Bottom line:  Coach your soul when your mind starts dwelling on “what if” fear-based thoughts.  Immediately replace those thoughts with this truth, “Even if that happens, God will be with me, always.”  “Even-if” thoughts push away fear and darkness.  Try it!

** or view this topic as a 2 minute VIDEO BELOW

Your “spouse-talk” is powerful!

We’ve all heard of self-talk, but allow me to introduce a different kind of internal narrative that can be just as negative as your self-talk. It is the internal talk about your spouse!

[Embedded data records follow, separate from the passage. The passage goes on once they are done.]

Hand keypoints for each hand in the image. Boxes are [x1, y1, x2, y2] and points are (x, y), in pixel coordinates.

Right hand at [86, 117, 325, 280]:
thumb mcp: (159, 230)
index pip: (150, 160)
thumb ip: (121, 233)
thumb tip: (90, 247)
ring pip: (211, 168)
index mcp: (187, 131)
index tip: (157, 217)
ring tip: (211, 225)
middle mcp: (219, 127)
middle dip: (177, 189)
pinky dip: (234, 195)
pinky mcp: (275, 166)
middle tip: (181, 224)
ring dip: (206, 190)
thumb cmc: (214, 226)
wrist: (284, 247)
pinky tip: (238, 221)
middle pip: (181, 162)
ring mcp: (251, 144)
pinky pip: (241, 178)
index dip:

The things you say, whether out loud or in your head, greatly influence the way you feel and act. In fact, Proverbs 18:21 says “the tongue has the power of life and death“. In other words, when your inner spouse-talk is constantly pointing out your husband’s flaws or rehearsing the past ways he’s let you down…your words reinforce a negative attitude and behavior toward your husband. If not corrected, this negative attitude and behavior on your part can eventually lead to prolonged bitterness, depression, and even the death of your marriage.


Ladies, we must do what the Bible says in 2 Corinthians 10:5…”take every thought captive“. Start noticing the things you are saying in your head about your husband. If a negative thought enters your mind, don’t give it room! Instead, look for something positive to say about your husband. He DOES have some positive qualities. Make sure you spend time engaging in positive inner spouse-talk more than the negative kind!